--- Data shown Enclosed Below ---

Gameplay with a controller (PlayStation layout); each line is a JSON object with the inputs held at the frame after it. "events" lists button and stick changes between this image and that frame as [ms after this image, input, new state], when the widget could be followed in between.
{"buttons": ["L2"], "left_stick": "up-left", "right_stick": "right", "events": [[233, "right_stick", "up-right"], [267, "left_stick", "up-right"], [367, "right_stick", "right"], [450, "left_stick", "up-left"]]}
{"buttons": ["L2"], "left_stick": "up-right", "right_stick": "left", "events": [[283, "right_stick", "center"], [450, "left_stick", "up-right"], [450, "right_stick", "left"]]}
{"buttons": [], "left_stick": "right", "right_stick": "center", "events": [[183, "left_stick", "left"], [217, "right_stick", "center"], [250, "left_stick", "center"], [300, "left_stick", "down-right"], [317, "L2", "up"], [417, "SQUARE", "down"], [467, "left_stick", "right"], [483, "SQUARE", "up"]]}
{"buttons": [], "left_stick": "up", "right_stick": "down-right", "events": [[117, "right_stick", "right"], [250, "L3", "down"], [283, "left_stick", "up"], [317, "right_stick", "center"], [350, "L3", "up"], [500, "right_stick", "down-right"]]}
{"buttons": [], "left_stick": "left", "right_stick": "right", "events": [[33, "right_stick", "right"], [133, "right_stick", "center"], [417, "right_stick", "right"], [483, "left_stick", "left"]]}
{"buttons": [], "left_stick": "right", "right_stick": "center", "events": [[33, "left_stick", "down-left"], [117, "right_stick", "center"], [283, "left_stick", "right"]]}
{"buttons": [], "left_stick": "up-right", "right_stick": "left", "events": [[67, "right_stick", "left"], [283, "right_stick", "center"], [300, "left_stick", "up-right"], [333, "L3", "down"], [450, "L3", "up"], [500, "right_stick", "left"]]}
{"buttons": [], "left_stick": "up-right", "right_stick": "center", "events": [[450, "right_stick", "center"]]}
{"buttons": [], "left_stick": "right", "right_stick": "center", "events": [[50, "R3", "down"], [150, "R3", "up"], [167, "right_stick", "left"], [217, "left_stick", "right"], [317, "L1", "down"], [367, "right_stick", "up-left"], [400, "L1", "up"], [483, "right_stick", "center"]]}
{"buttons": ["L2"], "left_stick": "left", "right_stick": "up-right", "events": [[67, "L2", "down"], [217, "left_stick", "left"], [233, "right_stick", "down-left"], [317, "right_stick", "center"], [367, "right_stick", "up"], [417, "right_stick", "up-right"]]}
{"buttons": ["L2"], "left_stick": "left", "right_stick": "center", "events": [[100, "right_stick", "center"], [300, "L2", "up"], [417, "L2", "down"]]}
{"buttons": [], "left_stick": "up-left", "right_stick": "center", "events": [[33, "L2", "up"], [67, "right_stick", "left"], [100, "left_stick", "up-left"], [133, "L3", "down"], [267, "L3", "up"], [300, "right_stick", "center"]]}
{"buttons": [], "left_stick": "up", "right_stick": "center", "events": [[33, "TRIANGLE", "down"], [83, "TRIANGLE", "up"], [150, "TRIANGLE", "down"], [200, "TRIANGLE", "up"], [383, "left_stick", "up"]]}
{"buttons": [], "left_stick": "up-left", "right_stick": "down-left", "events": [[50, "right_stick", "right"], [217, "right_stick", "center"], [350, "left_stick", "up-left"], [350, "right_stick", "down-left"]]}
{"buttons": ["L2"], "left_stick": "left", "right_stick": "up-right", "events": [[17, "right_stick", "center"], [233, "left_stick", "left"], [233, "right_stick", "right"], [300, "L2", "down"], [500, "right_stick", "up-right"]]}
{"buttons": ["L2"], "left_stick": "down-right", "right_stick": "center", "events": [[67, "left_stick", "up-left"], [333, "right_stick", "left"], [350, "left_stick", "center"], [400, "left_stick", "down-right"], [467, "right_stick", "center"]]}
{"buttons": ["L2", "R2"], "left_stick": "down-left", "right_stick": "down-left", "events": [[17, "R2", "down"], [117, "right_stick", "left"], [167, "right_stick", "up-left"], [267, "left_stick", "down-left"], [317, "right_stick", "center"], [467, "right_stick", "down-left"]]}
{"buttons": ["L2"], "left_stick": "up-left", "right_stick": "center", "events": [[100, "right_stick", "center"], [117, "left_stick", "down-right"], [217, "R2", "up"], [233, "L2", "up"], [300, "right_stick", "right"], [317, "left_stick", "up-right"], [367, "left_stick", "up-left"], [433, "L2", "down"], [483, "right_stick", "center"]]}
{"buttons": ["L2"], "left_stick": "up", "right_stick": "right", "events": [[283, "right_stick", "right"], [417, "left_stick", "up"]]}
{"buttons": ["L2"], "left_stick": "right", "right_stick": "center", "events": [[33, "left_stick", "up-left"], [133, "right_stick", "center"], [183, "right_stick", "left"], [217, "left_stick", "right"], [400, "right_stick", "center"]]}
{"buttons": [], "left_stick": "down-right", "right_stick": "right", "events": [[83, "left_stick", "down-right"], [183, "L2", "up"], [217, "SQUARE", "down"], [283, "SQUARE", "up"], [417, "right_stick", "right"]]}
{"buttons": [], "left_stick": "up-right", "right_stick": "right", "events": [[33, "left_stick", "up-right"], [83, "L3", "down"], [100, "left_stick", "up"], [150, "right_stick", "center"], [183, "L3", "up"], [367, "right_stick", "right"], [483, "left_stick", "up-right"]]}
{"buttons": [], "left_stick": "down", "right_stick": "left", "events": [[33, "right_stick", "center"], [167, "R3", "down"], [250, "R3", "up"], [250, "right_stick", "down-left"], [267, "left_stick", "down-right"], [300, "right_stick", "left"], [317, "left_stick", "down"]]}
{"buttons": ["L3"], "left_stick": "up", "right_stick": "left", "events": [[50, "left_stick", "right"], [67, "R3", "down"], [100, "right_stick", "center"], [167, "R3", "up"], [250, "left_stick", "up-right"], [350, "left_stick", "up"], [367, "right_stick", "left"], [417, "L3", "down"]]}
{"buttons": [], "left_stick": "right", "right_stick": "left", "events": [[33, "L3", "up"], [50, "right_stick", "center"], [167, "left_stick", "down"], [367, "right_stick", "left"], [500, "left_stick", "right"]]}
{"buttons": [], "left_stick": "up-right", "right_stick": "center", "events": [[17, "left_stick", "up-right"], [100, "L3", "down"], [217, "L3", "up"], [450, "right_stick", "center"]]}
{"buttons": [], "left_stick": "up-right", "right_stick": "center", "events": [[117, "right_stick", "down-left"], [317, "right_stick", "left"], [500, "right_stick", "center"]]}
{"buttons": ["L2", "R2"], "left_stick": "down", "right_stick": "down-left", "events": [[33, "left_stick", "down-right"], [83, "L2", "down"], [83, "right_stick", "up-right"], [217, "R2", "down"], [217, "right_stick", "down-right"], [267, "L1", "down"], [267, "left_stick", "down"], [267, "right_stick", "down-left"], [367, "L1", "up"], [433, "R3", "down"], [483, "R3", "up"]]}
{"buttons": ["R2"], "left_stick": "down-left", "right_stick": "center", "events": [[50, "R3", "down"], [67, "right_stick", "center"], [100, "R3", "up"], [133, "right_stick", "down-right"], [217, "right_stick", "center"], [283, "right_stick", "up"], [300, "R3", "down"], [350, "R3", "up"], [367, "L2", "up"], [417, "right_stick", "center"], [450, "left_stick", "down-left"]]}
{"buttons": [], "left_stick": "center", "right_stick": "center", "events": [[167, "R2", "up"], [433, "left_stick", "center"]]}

--- End of Enclosed Data shown ---

Would you please reproduce all of the lines above exactly?

• Solution for this problem
Gameplay with a controller (PlayStation layout); each line is a JSON object with the inputs held at the frame after it. "events" lists button and stick changes between this image and that frame as [ms after this image, input, new state], when the widget could be followed in between.
{"buttons": ["L2"], "left_stick": "up-left", "right_stick": "right", "events": [[233, "right_stick", "up-right"], [267, "left_stick", "up-right"], [367, "right_stick", "right"], [450, "left_stick", "up-left"]]}
{"buttons": ["L2"], "left_stick": "up-right", "right_stick": "left", "events": [[283, "right_stick", "center"], [450, "left_stick", "up-right"], [450, "right_stick", "left"]]}
{"buttons": [], "left_stick": "right", "right_stick": "center", "events": [[183, "left_stick", "left"], [217, "right_stick", "center"], [250, "left_stick", "center"], [300, "left_stick", "down-right"], [317, "L2", "up"], [417, "SQUARE", "down"], [467, "left_stick", "right"], [483, "SQUARE", "up"]]}
{"buttons": [], "left_stick": "up", "right_stick": "down-right", "events": [[117, "right_stick", "right"], [250, "L3", "down"], [283, "left_stick", "up"], [317, "right_stick", "center"], [350, "L3", "up"], [500, "right_stick", "down-right"]]}
{"buttons": [], "left_stick": "left", "right_stick": "right", "events": [[33, "right_stick", "right"], [133, "right_stick", "center"], [417, "right_stick", "right"], [483, "left_stick", "left"]]}
{"buttons": [], "left_stick": "right", "right_stick": "center", "events": [[33, "left_stick", "down-left"], [117, "right_stick", "center"], [283, "left_stick", "right"]]}
{"buttons": [], "left_stick": "up-right", "right_stick": "left", "events": [[67, "right_stick", "left"], [283, "right_stick", "center"], [300, "left_stick", "up-right"], [333, "L3", "down"], [450, "L3", "up"], [500, "right_stick", "left"]]}
{"buttons": [], "left_stick": "up-right", "right_stick": "center", "events": [[450, "right_stick", "center"]]}
{"buttons": [], "left_stick": "right", "right_stick": "center", "events": [[50, "R3", "down"], [150, "R3", "up"], [167, "right_stick", "left"], [217, "left_stick", "right"], [317, "L1", "down"], [367, "right_stick", "up-left"], [400, "L1", "up"], [483, "right_stick", "center"]]}
{"buttons": ["L2"], "left_stick": "left", "right_stick": "up-right", "events": [[67, "L2", "down"], [217, "left_stick", "left"], [233, "right_stick", "down-left"], [317, "right_stick", "center"], [367, "right_stick", "up"], [417, "right_stick", "up-right"]]}
{"buttons": ["L2"], "left_stick": "left", "right_stick": "center", "events": [[100, "right_stick", "center"], [300, "L2", "up"], [417, "L2", "down"]]}
{"buttons": [], "left_stick": "up-left", "right_stick": "center", "events": [[33, "L2", "up"], [67, "right_stick", "left"], [100, "left_stick", "up-left"], [133, "L3", "down"], [267, "L3", "up"], [300, "right_stick", "center"]]}
{"buttons": [], "left_stick": "up", "right_stick": "center", "events": [[33, "TRIANGLE", "down"], [83, "TRIANGLE", "up"], [150, "TRIANGLE", "down"], [200, "TRIANGLE", "up"], [383, "left_stick", "up"]]}
{"buttons": [], "left_stick": "up-left", "right_stick": "down-left", "events": [[50, "right_stick", "right"], [217, "right_stick", "center"], [350, "left_stick", "up-left"], [350, "right_stick", "down-left"]]}
{"buttons": ["L2"], "left_stick": "left", "right_stick": "up-right", "events": [[17, "right_stick", "center"], [233, "left_stick", "left"], [233, "right_stick", "right"], [300, "L2", "down"], [500, "right_stick", "up-right"]]}
{"buttons": ["L2"], "left_stick": "down-right", "right_stick": "center", "events": [[67, "left_stick", "up-left"], [333, "right_stick", "left"], [350, "left_stick", "center"], [400, "left_stick", "down-right"], [467, "right_stick", "center"]]}
{"buttons": ["L2", "R2"], "left_stick": "down-left", "right_stick": "down-left", "events": [[17, "R2", "down"], [117, "right_stick", "left"], [167, "right_stick", "up-left"], [267, "left_stick", "down-left"], [317, "right_stick", "center"], [467, "right_stick", "down-left"]]}
{"buttons": ["L2"], "left_stick": "up-left", "right_stick": "center", "events": [[100, "right_stick", "center"], [117, "left_stick", "down-right"], [217, "R2", "up"], [233, "L2", "up"], [300, "right_stick", "right"], [317, "left_stick", "up-right"], [367, "left_stick", "up-left"], [433, "L2", "down"], [483, "right_stick", "center"]]}
{"buttons": ["L2"], "left_stick": "up", "right_stick": "right", "events": [[283, "right_stick", "right"], [417, "left_stick", "up"]]}
{"buttons": ["L2"], "left_stick": "right", "right_stick": "center", "events": [[33, "left_stick", "up-left"], [133, "right_stick", "center"], [183, "right_stick", "left"], [217, "left_stick", "right"], [400, "right_stick", "center"]]}
{"buttons": [], "left_stick": "down-right", "right_stick": "right", "events": [[83, "left_stick", "down-right"], [183, "L2", "up"], [217, "SQUARE", "down"], [283, "SQUARE", "up"], [417, "right_stick", "right"]]}
{"buttons": [], "left_stick": "up-right", "right_stick": "right", "events": [[33, "left_stick", "up-right"], [83, "L3", "down"], [100, "left_stick", "up"], [150, "right_stick", "center"], [183, "L3", "up"], [367, "right_stick", "right"], [483, "left_stick", "up-right"]]}
{"buttons": [], "left_stick": "down", "right_stick": "left", "events": [[33, "right_stick", "center"], [167, "R3", "down"], [250, "R3", "up"], [250, "right_stick", "down-left"], [267, "left_stick", "down-right"], [300, "right_stick", "left"], [317, "left_stick", "down"]]}
{"buttons": ["L3"], "left_stick": "up", "right_stick": "left", "events": [[50, "left_stick", "right"], [67, "R3", "down"], [100, "right_stick", "center"], [167, "R3", "up"], [250, "left_stick", "up-right"], [350, "left_stick", "up"], [367, "right_stick", "left"], [417, "L3", "down"]]}
{"buttons": [], "left_stick": "right", "right_stick": "left", "events": [[33, "L3", "up"], [50, "right_stick", "center"], [167, "left_stick", "down"], [367, "right_stick", "left"], [500, "left_stick", "right"]]}
{"buttons": [], "left_stick": "up-right", "right_stick": "center", "events": [[17, "left_stick", "up-right"], [100, "L3", "down"], [217, "L3", "up"], [450, "right_stick", "center"]]}
{"buttons": [], "left_stick": "up-right", "right_stick": "center", "events": [[117, "right_stick", "down-left"], [317, "right_stick", "left"], [500, "right_stick", "center"]]}
{"buttons": ["L2", "R2"], "left_stick": "down", "right_stick": "down-left", "events": [[33, "left_stick", "down-right"], [83, "L2", "down"], [83, "right_stick", "up-right"], [217, "R2", "down"], [217, "right_stick", "down-right"], [267, "L1", "down"], [267, "left_stick", "down"], [267, "right_stick", "down-left"], [367, "L1", "up"], [433, "R3", "down"], [483, "R3", "up"]]}
{"buttons": ["R2"], "left_stick": "down-left", "right_stick": "center", "events": [[50, "R3", "down"], [67, "right_stick", "center"], [100, "R3", "up"], [133, "right_stick", "down-right"], [217, "right_stick", "center"], [283, "right_stick", "up"], [300, "R3", "down"], [350, "R3", "up"], [367, "L2", "up"], [417, "right_stick", "center"], [450, "left_stick", "down-left"]]}
{"buttons": [], "left_stick": "center", "right_stick": "center", "events": [[167, "R2", "up"], [433, "left_stick", "center"]]}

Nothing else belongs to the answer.